Berkumpulnya keluarga Sadimin yang tiba-tiba jadi bermasalah urusan merger perusahaan keluarga mereka, tiba-tiba lenyap seiring dengan Sadimin yang menjadi zombie pertama. Ia kemudian menyerang Pardi, asisten rumah tangga, yang berimbas dengan mulainya ancaman zombie di rumah mereka. Akankah mereka selamat dengan ancaman ini?

Film ini disutradarai oleh Timo Stamboel, yang mencengangkan saya dengan karyanya “Macabre” atau yang juga dikenal dengan “Rumah Dara.” Ekspektasi untuk menyaksikan survival horror ini pun menjadi tinggi. Rasanya untuk kehadiran unsur sadis dalam ceritanya, seharusnya bisa dieksekusi baik. Benar saja, sepanjang 116 menit, Stamboel menghadirkan tontonan yang gore, kadang tak masuk akal, dalam menampilkan bagian-bagian tubuh yang terurai dengan tembakan senapan.

the elixir [abadi nan jaya]
Courtesy of Mowin Pictures, Netflix © 2025

Dari segi cerita, yang dikemas Stamboel bersama Agasyah Karim dan Khalid Kashogi, rasanya biasa saja. “The Elixir” terasa terlalu lama untuk scene-scene yang membuang waktu di saat kejaran para zombie. Bayangkan saja, ketika Anda perlu menyelamatkan diri dari kepungan zombie, masih saja ada adegan dramatisasi pelukan antara ibu yang bertemu kembali dengan sang anak. Itu baru satu contoh. Ada serangkaian adegan yang rasanya berniat untuk membangun dramanya, namun balik lagi, ini sebuah film untuk bertahan hidup. I’m sick with the drama.

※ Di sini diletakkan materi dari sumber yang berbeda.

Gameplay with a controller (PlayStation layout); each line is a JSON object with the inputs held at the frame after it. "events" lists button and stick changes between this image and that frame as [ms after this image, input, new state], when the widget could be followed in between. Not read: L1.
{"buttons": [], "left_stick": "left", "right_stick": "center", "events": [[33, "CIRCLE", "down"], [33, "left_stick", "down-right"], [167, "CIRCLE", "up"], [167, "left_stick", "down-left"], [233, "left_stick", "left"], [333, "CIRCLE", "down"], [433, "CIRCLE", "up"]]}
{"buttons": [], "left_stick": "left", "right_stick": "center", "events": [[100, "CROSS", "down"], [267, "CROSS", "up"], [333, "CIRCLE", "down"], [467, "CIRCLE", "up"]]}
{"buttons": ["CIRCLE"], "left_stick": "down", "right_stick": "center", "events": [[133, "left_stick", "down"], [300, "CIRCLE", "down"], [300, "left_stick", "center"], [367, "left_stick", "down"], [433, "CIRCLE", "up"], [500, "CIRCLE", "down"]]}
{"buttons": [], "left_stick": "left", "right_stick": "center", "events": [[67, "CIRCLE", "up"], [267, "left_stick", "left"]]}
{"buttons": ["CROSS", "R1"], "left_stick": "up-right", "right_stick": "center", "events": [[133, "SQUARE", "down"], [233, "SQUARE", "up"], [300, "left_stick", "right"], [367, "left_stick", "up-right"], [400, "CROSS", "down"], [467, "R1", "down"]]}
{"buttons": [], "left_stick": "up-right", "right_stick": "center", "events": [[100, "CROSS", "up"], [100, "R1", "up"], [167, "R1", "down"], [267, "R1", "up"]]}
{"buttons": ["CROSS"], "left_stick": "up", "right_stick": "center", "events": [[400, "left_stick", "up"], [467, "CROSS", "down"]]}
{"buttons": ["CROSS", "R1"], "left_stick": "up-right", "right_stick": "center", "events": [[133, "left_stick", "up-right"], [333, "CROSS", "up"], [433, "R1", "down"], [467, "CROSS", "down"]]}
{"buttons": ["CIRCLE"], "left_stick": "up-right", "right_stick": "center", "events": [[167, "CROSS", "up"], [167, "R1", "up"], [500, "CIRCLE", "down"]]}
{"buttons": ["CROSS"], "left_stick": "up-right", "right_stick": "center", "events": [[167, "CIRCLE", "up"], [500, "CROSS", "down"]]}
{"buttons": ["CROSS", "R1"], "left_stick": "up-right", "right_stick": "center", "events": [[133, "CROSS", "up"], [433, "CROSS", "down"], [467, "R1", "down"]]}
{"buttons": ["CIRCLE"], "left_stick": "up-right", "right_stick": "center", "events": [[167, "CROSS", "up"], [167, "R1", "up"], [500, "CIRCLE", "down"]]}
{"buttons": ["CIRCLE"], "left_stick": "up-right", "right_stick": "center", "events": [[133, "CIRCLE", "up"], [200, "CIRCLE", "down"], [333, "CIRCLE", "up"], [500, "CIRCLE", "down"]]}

Yang bikin saya cukup gemas adalah karakter Kenes, yang dihadirkan sebagai ibu, yang berniat membangun drama time dengan segala ketololannya. Perlu diakui, mungkin akting Mikha Tambayong terlalu meyakinkan atau penggarapan karakternya yang terasa kurang, yang membuat saya amat gemas dengan karakter ini. Menurut saya, Kenes terasa hanya jadi duri dalam kelompok yang malah membangun bencana.

the elixir [abadi nan jaya]
Courtesy of Mowin Pictures, Netflix © 2025

Justru yang paling mengejutkan adalah sosok Karina. Ketika “The Elixir” semakin menggali kisah persahabatan Kenes dan Karina, sosok ini semakin terasa sebagai female lead ceritanya. Karina dengan berani melawan zombie, walaupun rasanya dikemas pada bagian awal seperti seorang antagonis.

Kembali membahas ceritanya, tebakan saya ternyata benar dengan tokoh yang akan selamat. “The Elixir” terlalu tertebak dari segi cerita, sehingga ketika menyaksikannya, ekspektasi awal yang sudah dibangun cuma berhasil dari segi eksekusi dramatisasi serangan zombie, dan ceritanya jelek. Karakter-karakter yang tiba-tiba masuk ke adegan juga tentu mudah tertebak nasib mereka: sama-sama mati. Hal ini yang membuat “The Elixir” hanya membangun sebuah rasa penasaran, yaitu dengan cara apa zombie-zombie ini dapat dimusnahkan. Sisanya, tentu kehadiran Kenes menghasilkan saya untuk terus bad mouthing sepanjang menyaksikannya.

Sebetulnya film ini hanya jelek di cerita. Saya merasa pengaturan extras yang banyak, dengan koreografi zombie dihadirkan dengan cukup menawan, dan tidak main-main. Film ini juga berani menghancurkan beberapa kendaraan dan membangun setting Polres Wanirejo yang menjadi salah satu lokasi utama ceritanya. Saya juga mengamati detail makeup dan penggunaan prostetik pada jumlah aktor yang masif, rasanya perlu patut dipuji untuk ukuran karya anak bangsa. Detail-detail yang dihadirkan, termasuk penggunaan efek visual pada Rudi saat adegan di dapur, ataupun juga saat menghadirkan zombie buntung yang jadi penuh teror.

Sayangnya, “The Elixir” kurang memicu adrenalin penonton dengan serangan zombie. Teror zombie yang meyakinkan malah dipatahkan dengan karakter-karakter yang justru panik dan bertingkah bodoh. Justru “Zombieverse,” sebuah reality show tentang zombie di Korea jauh lebih menghibur dan menegangkan. Apalagi dengan judul-judul yang sudah saya sebutkan sebelumnya. Pada bagian akhir film sedikit menceritakan masalah baru dengan setting Kota Jakarta, yang mungkin hadir sebagai materi baru selanjutnya. Rasanya dengan penggarapan ceritanya yang seperti ini, kurang bagi saya untuk menyaksikan sekuelnya, jika ada.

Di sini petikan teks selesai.